> **WORK INSTRUCTIONS**
Print out the entries exactly, and include each one.

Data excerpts
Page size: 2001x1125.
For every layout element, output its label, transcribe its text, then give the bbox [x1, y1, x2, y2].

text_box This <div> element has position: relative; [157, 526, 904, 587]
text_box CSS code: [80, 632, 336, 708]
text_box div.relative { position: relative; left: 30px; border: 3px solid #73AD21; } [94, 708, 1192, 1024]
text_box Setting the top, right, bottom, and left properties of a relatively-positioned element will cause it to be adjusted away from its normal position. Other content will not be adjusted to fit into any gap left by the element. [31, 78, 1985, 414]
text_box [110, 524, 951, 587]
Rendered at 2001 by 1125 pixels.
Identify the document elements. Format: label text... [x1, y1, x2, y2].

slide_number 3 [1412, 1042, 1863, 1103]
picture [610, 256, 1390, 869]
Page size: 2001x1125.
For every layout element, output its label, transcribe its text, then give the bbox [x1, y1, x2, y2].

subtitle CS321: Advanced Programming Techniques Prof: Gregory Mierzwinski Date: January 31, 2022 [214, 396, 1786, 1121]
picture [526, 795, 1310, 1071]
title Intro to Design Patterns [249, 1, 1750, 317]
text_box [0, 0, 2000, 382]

> **RESULT OF THIS TASK**
Page size: 2001x1125.
For every layout element, output its label, transcribe its text, then give the bbox [x1, y1, x2, y2].

text_box This <div> element has position: relative; [157, 526, 904, 587]
text_box CSS code: [80, 632, 336, 708]
text_box div.relative { position: relative; left: 30px; border: 3px solid #73AD21; } [94, 708, 1192, 1024]
text_box Setting the top, right, bottom, and left properties of a relatively-positioned element will cause it to be adjusted away from its normal position. Other content will not be adjusted to fit into any gap left by the element. [31, 78, 1985, 414]
text_box [110, 524, 951, 587]
Rendered at 2001 by 1125 pixels.
Identify the document elements. Format: label text... [x1, y1, x2, y2].

slide_number 3 [1412, 1042, 1863, 1103]
picture [610, 256, 1390, 869]
Page size: 2001x1125.
For every layout element, output its label, transcribe its text, then give the bbox [x1, y1, x2, y2].

subtitle CS321: Advanced Programming Techniques Prof: Gregory Mierzwinski Date: January 31, 2022 [214, 396, 1786, 1121]
picture [526, 795, 1310, 1071]
title Intro to Design Patterns [249, 1, 1750, 317]
text_box [0, 0, 2000, 382]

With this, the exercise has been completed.